Bu şiirin iki bölümü:
İkiye böldüm evreni:
Biri kara, birisi ak.
Yüreğimde bir tutku var,
Taze-sıcak.
Geride bıraktım kara günleri,
Üzerine ölü toprağı serptim,
Aydın sabahlara açtım gözümü,
Yarınlar güzel olacak..
Ve güçlü şiirleriyle tanıdığımız, takdirlerimizle alkış tuttuğumuz Ahmet Tufan Şentürk ağabeyimizin, masamda bulunan ikinci şiiri “Söyle Türkan” adıyla karşımıza çıkıyor.
Bu şiir de üç ayrı bölümle oluşmuş, oluşturulmuş.
Bir türkü söylensin isteniliyor ilk mısralarda, bilinen dillerde söylenenler arasında seçilmesi isteniyor bu türkünün. İçinde ‘hicran’ın olmaması isteniyor.

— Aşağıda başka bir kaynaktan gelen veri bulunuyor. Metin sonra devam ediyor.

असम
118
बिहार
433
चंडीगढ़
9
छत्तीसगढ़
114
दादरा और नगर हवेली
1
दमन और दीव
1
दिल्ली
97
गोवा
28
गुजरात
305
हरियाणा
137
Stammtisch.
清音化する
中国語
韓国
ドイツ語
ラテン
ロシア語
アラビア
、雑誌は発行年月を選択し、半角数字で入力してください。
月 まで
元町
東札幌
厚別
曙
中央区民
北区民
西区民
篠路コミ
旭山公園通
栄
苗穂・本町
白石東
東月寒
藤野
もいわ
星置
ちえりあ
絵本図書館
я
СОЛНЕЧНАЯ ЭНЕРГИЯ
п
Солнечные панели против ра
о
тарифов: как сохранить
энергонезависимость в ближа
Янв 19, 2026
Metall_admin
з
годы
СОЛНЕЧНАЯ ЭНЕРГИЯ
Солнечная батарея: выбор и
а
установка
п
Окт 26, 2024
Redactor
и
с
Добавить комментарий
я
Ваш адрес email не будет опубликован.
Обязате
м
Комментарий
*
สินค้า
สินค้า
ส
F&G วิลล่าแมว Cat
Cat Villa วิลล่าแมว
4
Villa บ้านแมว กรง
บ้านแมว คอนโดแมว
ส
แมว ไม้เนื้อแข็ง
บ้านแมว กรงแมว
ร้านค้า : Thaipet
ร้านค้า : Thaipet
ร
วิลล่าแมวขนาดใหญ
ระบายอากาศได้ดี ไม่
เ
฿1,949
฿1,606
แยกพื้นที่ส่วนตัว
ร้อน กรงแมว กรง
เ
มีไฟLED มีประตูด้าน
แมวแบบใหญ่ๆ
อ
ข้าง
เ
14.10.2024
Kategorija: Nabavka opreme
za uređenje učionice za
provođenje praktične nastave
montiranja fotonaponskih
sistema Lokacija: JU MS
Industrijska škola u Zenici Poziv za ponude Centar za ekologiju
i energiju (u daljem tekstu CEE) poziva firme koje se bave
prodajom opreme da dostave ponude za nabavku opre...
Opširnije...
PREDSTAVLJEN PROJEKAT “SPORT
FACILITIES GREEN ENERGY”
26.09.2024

‘Söyle Türkan’ın öteki bölümlerindeki mısralardan naklettiklerimiz:
Bir dağ köyünde doğmuşum,
Öyle bir dağ köyü ki şehirden uzak,
Sen bilemezsin, ben anlatamam,
Yüksektir dağları, başı dumanlı,
O dağların çocuğuyum,
Benim de başım dumanlı,
Dumanlı Türkan.
Bir türkü söyle unuttur bana,
Yokluğu, hasreti, çocukluğumu,
Bir dağ türküsü olsun, pervasız, hoyrat,
Su sesi, kuş sesi ve senin sesin,
Başlasın şöyle keyfimce,
İçinde olmasın “hicran, yine hicran” söyle Türkan.